Records from a data source:
········
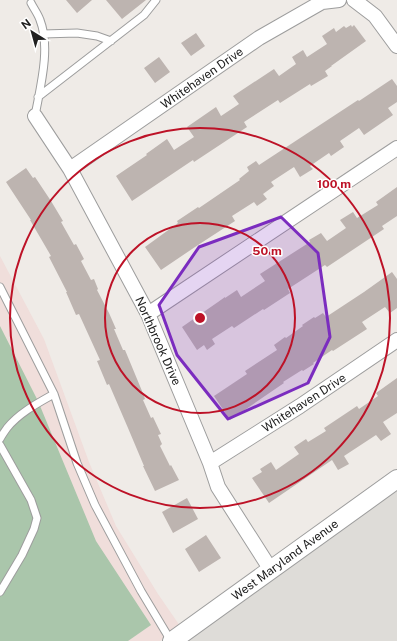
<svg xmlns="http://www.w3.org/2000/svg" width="397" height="641" font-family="'Public Sans',sans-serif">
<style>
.military{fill:#f0dedb}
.airport{fill:#dedcd8}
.cemetery{fill:#aac6ab}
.building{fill:#bdb4b0}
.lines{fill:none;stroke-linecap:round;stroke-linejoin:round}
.service-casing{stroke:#9d9d9d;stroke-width:9}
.minor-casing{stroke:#9d9d9d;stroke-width:16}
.tertiary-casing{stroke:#9d9d9d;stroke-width:20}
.service{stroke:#fff;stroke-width:7}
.minor{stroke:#fff;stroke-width:14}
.tertiary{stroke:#fff;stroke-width:18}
.marked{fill:#7b2cbf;fill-opacity:0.2;stroke:#7b2cbf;stroke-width:3;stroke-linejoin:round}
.ring{fill:none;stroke:#bd1227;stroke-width:2}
.labels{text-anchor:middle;stroke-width:3;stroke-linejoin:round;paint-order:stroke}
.street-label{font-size:12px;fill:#202020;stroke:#fff}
.centre{fill:#bd1227;stroke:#fff;stroke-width:2}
.ring-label{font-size:12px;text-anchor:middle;font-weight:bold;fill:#bd1227;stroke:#fff;stroke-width:3;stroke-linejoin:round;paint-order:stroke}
</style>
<rect width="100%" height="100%" fill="#efebe7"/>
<path class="military" d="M0,256L44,339L89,462L116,526L158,594L180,626L160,641H0Z"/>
<path class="airport" d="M397,485V641H185Z"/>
<path class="cemetery" d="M0,326L38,401L96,541L151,625L128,641H0Z"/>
<path class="building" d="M66,0H92L77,13Z
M106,0H146L122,19Z
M351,25L352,27L354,25L366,41L331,66H332L325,71L328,76L311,86L310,84L280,103L278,100L244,122L247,127L194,162L193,160L132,201L116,176L147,155L146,154L167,139L174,150L194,137L187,127L216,107L221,116L239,104L233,96L274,69L279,76L296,64L292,57L303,50L307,57L327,44L322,36L334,28L336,32L344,26L346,28Z
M196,33L205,46L191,56L181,43Z
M159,57L170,72L155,83L144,68Z
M392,79L397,86V102L388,108L393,115L364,135L359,128L340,141L344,147L331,156L329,153L310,166L313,169L300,177L294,167L271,182L274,186L263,194L267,199L257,206L254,202L232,216L235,221L195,247L161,270L145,247L178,223L177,221L198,207L199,208L240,180L239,179L249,171L247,167L256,161L259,165L358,100L359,101Z
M26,168L33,178L35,177L51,201L63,221L61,222L74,245L76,244L84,259L81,261L91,280L94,279L98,289L97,290L109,313L116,329H114L123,350H125L142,391L145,399L143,400L151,418L153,417L161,434L158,435L162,444L160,446L170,466L171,465L179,480L155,491L143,466H144L128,428L109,384L107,385L97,361L100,360L79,314L76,315L66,292H67L49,257L51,256L30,220H31L6,182Z
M397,187V216L382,226L384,229L327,267L325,265L288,289L290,293L264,310L263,309L234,328L232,326L212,339L215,344L207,350L204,345L197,350L182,327L218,302L225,297V298L237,290L241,297L265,281L260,274L310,242L309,240L321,233L327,241L346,228L340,220L353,212L357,218L378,205L376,202Z
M392,272L397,279V308L390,313L385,307L362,322L367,329L333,351L332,350L313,363L314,364L303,371L302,370L283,382L284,383L230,420L214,396L247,374L245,371L277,350L274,345L285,337L286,338L303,326L302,325L314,317L315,318L323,313L326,317L364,292Z
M397,378V413L383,422L391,434L381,441L376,435L344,456L349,464L338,470L332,460L269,503L252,478L262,472L260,469L271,462L276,470L299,454L294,447L306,439L308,442L326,431L324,428L357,406L359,409L378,396L376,393Z
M187,498L198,519L173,533L162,512Z
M206,535L221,558L199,572L185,549Z"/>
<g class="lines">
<g class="service-casing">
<path id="service" d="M31,3C34,9 38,14 40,20C51,48 40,88 35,116
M43,34L77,33L97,36L111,41
M38,97L144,15L156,0
M0,287L54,394L77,463L95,505L141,591L171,641
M0,439C2,435 5,431 7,428C19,413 38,403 54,394
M0,445L31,500L37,518L34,529L22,555L0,592"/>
</g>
<g class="minor-casing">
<path id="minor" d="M354,0L375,16L397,46
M35,116L70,169L148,314L210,463L218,487L271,570
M70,169L259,38L322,2L339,0
M148,314L397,148
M210,463L300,406L397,340"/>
</g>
<g class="tertiary-casing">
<path id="tertiary" d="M172,641L397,479"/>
</g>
<use href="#service" class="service"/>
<use href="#minor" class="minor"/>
<use href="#tertiary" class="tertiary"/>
</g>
<path class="marked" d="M281,217L318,253L330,337L308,383L228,419L177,355L159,305L199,247Z"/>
<g class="ring">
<circle cx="200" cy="318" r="95"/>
<circle cx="200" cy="318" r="190"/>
</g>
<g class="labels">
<g class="street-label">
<text transform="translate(202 78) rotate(-35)" y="4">Whitehaven Drive</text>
<text transform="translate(158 341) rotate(66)" y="4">Northbrook Drive</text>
<text transform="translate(304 403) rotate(-33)" y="4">Whitehaven Drive</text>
<text transform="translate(285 560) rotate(-36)" y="4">West Maryland Avenue</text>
</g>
</g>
<circle cx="200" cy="318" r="6" class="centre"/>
<g class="ring-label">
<text x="334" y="188">100 m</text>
<text x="267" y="255">50 m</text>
</g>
<g transform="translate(32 32) rotate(323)" stroke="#ffffff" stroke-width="3" paint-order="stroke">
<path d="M0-3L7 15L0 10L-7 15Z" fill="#202020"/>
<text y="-6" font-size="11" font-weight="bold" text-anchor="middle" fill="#202020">N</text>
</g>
</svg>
········
> [TASK ITEM]
From the data, pick out every line that includes "lines".

> [ANSWER FOR THE TASK]
.lines{fill:none;stroke-linecap:round;stroke-linejoin:round}
<g class="lines">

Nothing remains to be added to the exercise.